What is a Context Diagram and what does it show?
A one-bubble view: the system in the middle, surrounded by every external actor that interacts with it, each connected by a labelled arrow describing the interaction.
A Context Diagram is the simplest model of a system's scope. You draw the system as a single node and place all external actors (people, organizations, or other systems) around it, then label each connection with what that actor does with the system. It deliberately hides all internal detail — its only job is to fix the system boundary and reveal who talks to the system.
Context Diagram Elements:
- Central system (the system being developed)
- External actors/stakeholders surrounding it
- A labelled relationship from each actor to the system
Worked example — a mobile payment app. Imagine you're scoping an app that lets shoppers pay with their phone. The single central node is "Mobile Payment". Three actors surround it:
- Customer — uses the payment (taps to pay).

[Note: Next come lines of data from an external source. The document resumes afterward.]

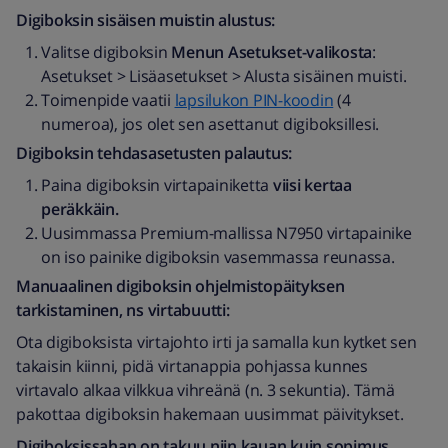
Digiboksin sisäisen muistin alustus:
Valitse digiboksin
Menun Asetukset-valikosta
:
Asetukset > Lisäasetukset > Alusta sisäinen muisti.
Toimenpide vaatii
lapsilukon PIN-koodin
(4
numeroa), jos olet sen asettanut digiboksillesi.
Digiboksin tehdasasetusten palautus:
Paina digiboksin virtapainiketta
viisi kertaa
peräkkäin.
Uusimmassa Premium-mallissa N7950 virtapainike
on iso painike digiboksin vasemmassa reunassa.
Manuaalinen digiboksin ohjelmistopäityksen
tarkistaminen, ns virtabuutti:
Ota digiboksista virtajohto irti ja samalla kun kytket sen
takaisin kiinni, pidä virtanappia pohjassa kunnes
virtavalo alkaa vilkkua vihreänä (n. 3 sekuntia). Tämä
pakottaa digiboksin hakemaan uusimmat päivitykset.
Digiboksissahan on takuu niin kauan kuin sopimus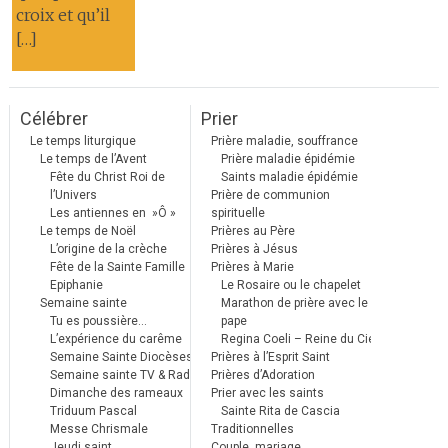
croix et qu’il
[…]
Célébrer
Prier
Le temps liturgique
Prière maladie, souffrance
Le temps de l’Avent
Prière maladie épidémie
Fête du Christ Roi de
Saints maladie épidémie
l’Univers
Prière de communion
Les antiennes en »Ô »
spirituelle
Le temps de Noël
Prières au Père
L’origine de la crèche
Prières à Jésus
Fête de la Sainte Famille
Prières à Marie
Epiphanie
Le Rosaire ou le chapelet
Semaine sainte
Marathon de prière avec le
Tu es poussière…
pape
L’expérience du carême
Regina Coeli – Reine du Ciel
Semaine Sainte Diocèses
Prières à l’Esprit Saint
Semaine sainte TV & Radio
Prières d’Adoration
Dimanche des rameaux
Prier avec les saints
Triduum Pascal
Sainte Rita de Cascia
Messe Chrismale
Traditionnelles
Jeudi saint
Couple, mariage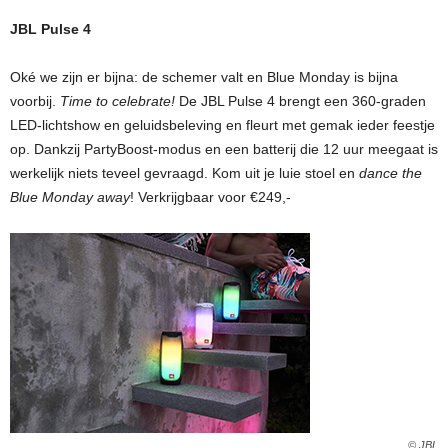
JBL Pulse 4
Oké we zijn er bijna: de schemer valt en Blue Monday is bijna
voorbij.
Time to celebrate!
De JBL Pulse 4 brengt een 360-graden
LED-lichtshow en geluidsbeleving en fleurt met gemak ieder feestje
op. Dankzij PartyBoost-modus en een batterij die 12 uur meegaat is
werkelijk niets teveel gevraagd. Kom uit je luie stoel en
dance the
Blue Monday away
! Verkrijgbaar voor €249,-
© JBL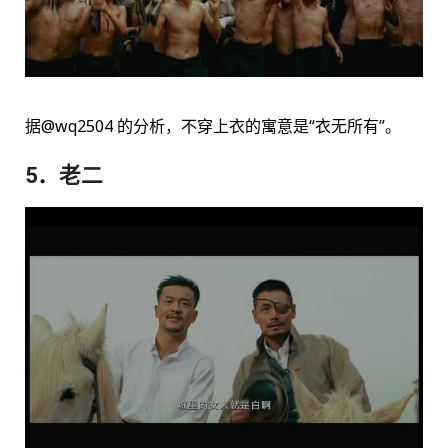
据@wq2504 的分析，不穿上衣的寓意是“衣无所有”。
5．老二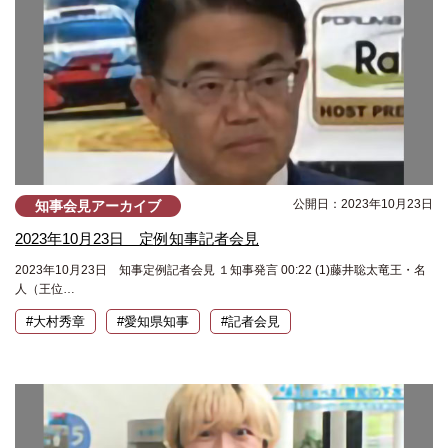
公開日：2023年10月23日
知事会見アーカイブ
2023年10月23日 定例知事記者会見
2023年10月23日 知事定例記者会見 １知事発言 00:22 (1)藤井聡太竜王・名
人（王位…
#大村秀章
#愛知県知事
#記者会見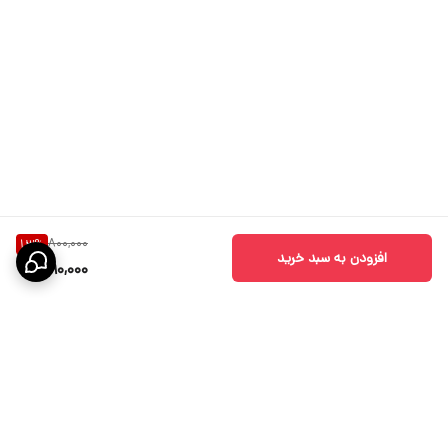
800,000
13
%
افزودن به سبد خرید
690,000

- Bank — manages and executes the transactions (moves the money).
- Seller — starts a sale (rings up the purchase).
That's the whole diagram. Even from this skeleton you can already see the three parties whose needs you'll have to gather requirements from.
Why start here: the context diagram is the first step in use-case modelling. Naming every actor up front means you won't forget a stakeholder when you elicit requirements — a missing actor late in a project is an expensive surprise.